In many ways, a book is a bit of a time machine that travels with the author over time. If this books expedition began in California, it has since crisscrossed many places and changed shape in each sojourn. At Kenyon College in Ohio, I benefited greatly from discussions with Jesse Matz, Ted Mason, Sergei Lobanov-Rostovsky, Wendy Singer, and Joseph Campana. I also thank Sara Clarke Kaplan, Kirstie Dorr, and Asha Nadkarni for friendship, spirited optimism, and their conviction that what we dreamed collectively would always take us further. Across time and space, the direction the book ultimately traveled also profited from critical conversations with and the generous responses of Sangeeta Ray, Nancy Armstrong, and Warren Montag.

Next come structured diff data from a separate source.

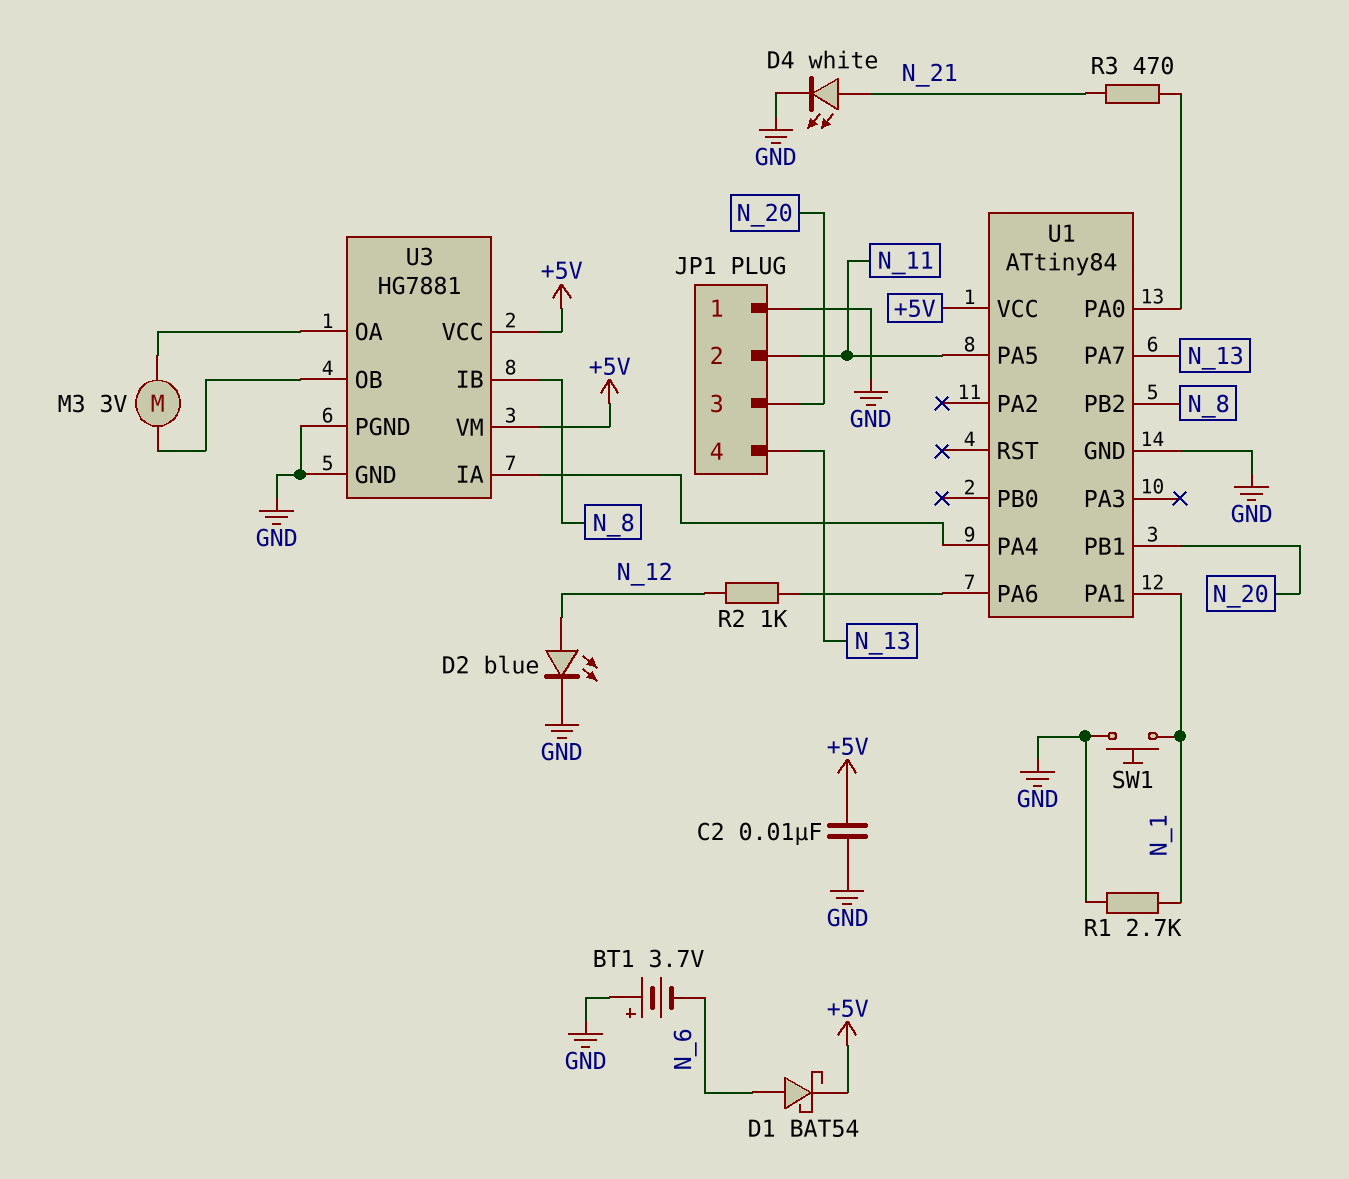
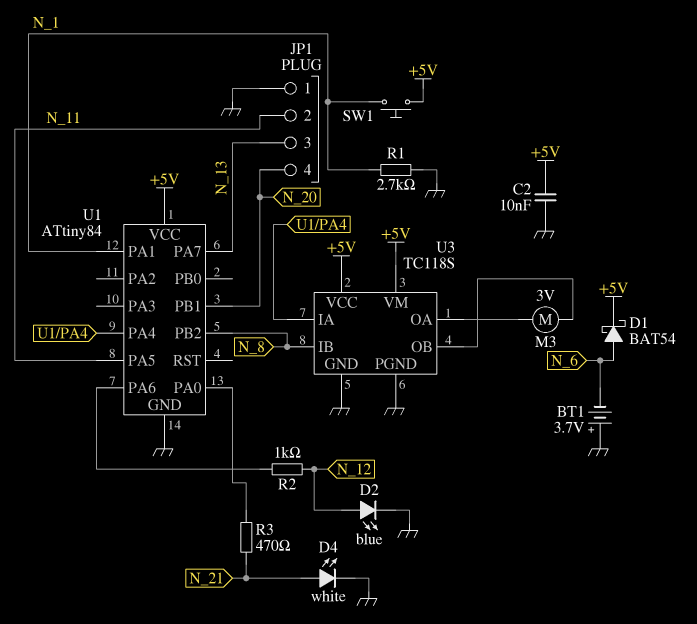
JP1 pin 3: N_20 -> N_13
JP1 pin 4: N_13 -> N_20
SW1: button (GND, N_1) -> button (+5V, N_1)
U3: HG7881 -> TC118S

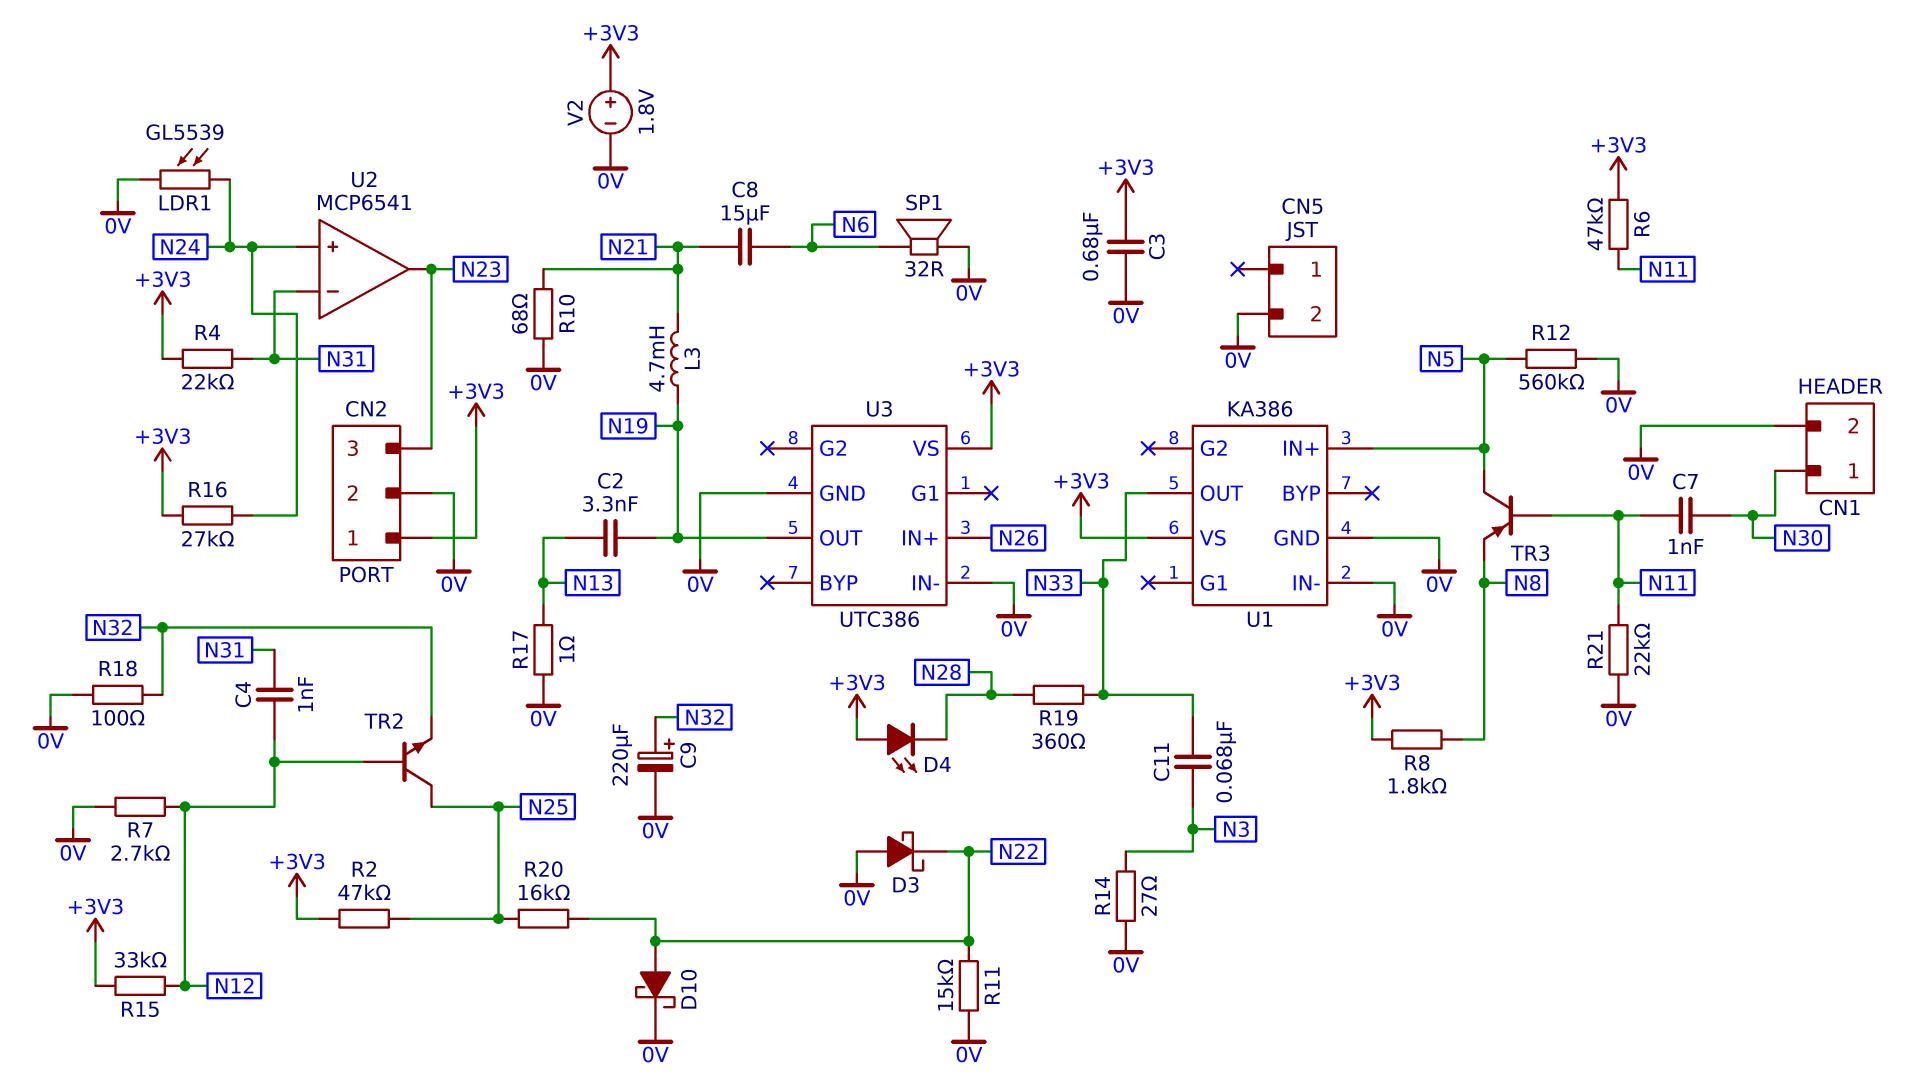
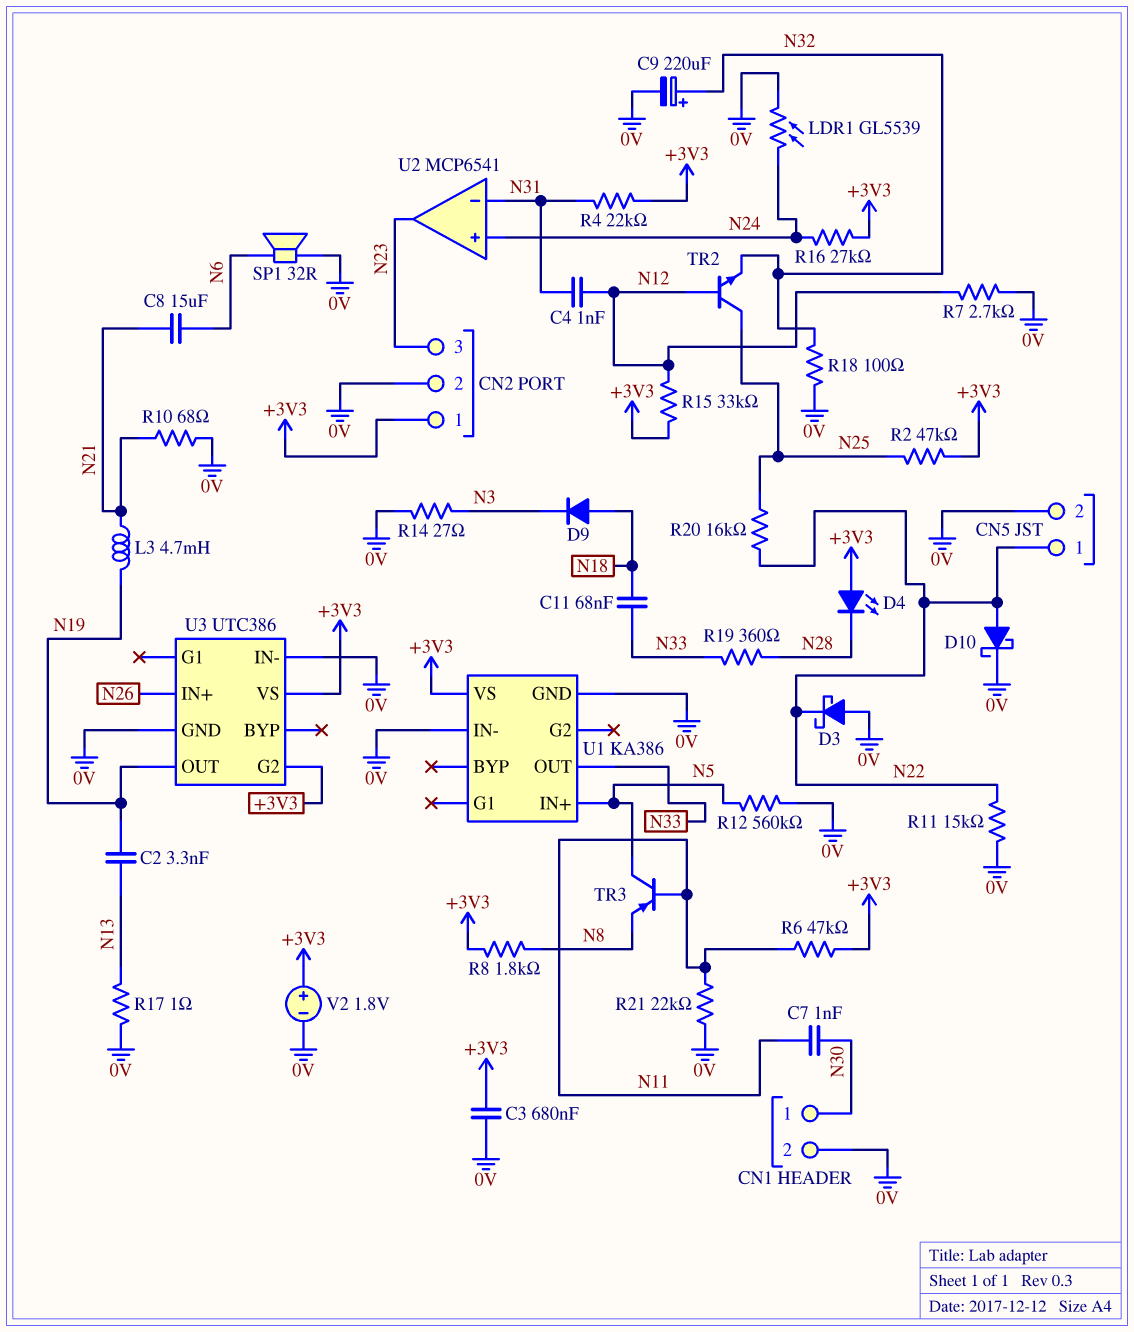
C11: 68nF (N3, N33) -> 68nF (N18, N33)
CN5 pin 1: none -> N22
D9: none -> diode (A N18, K N3)
U3 pin G2: none -> +3V3

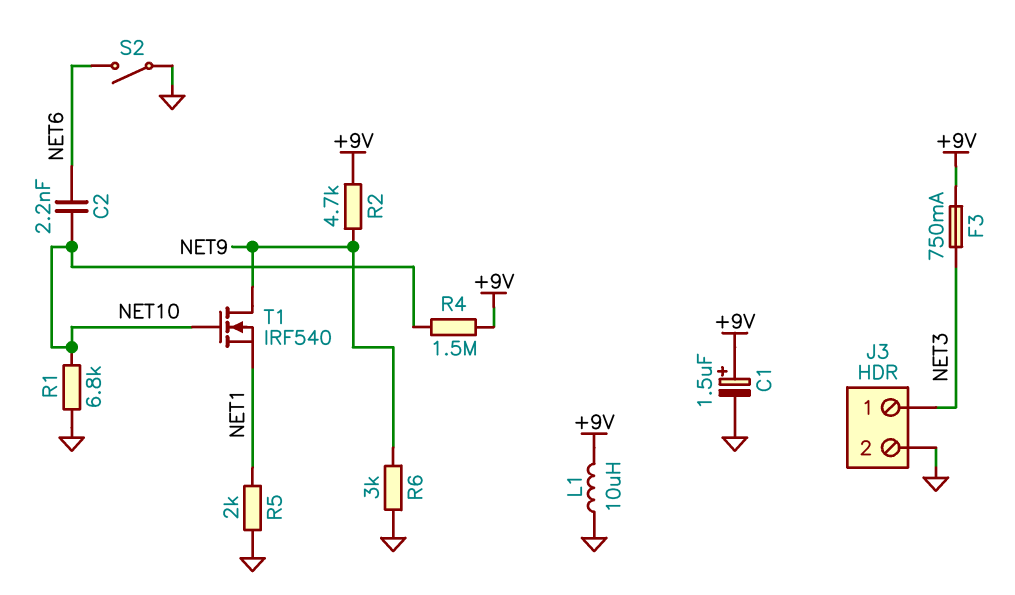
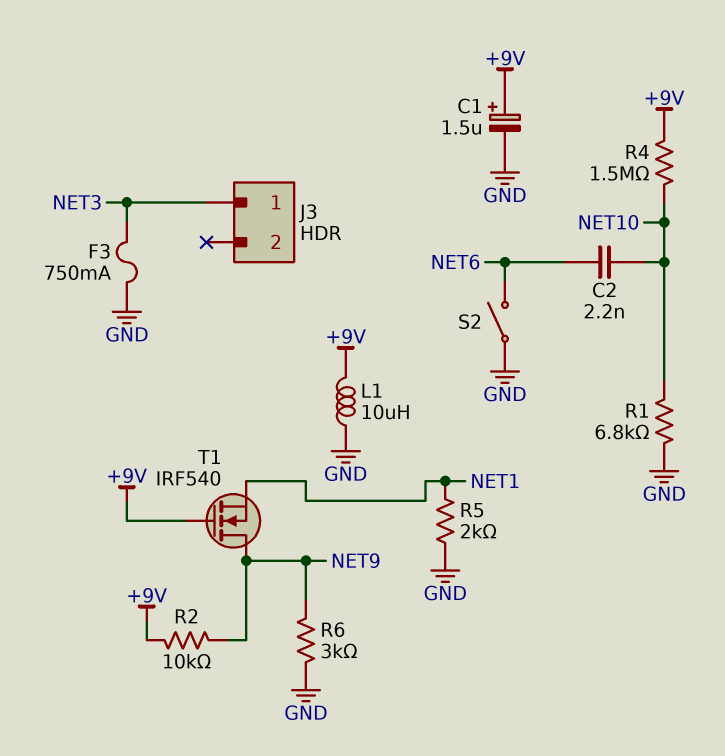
F3: 750mA (+9V, NET3) -> 750mA (GND, NET3)
J3 pin 2: GND -> none
R2: 4.7k (+9V, NET9) -> 10k (+9V, NET9)
T1: NMOS IRF540 (G NET10, D NET9, S NET1) -> NMOS IRF540 (G +9V, D NET9, S NET1)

While the first inspiration for this book was formed in California, its final shape owes everything to the insightful and sustained support it received in Virginia. More than anything, this is a book born in Virginia. For this, my colleagues in the department of English at the University of Virginia deserve my most heartfelt gratitude. In particular, I thank Jahan Ramazani, Gordon Braden, Eric Lott, Caroline Rody, Steve Arata, Cristina Dela Colleta, and Karen Chase for offering sage advice during the first moments of revision. At key moments over the years, Susan Fraiman, Anna Brickhouse, Sandhya Shukla, Bruce Holsinger, Rita Felski, and Michael Levenson asked incisive questions and made invaluable suggestions that breathed new life into the project. I will forever be beholden to Susan, Anna, Bruce, and Sandhya for being such good friends and for being so ever ready to read and comment on new material at short notice. My thanks to Gordon Braden, Jahan Ramazani, Alison Booth, and Cynthia Wall, who, as chairs of the department, contributed more to the making of this book than they know.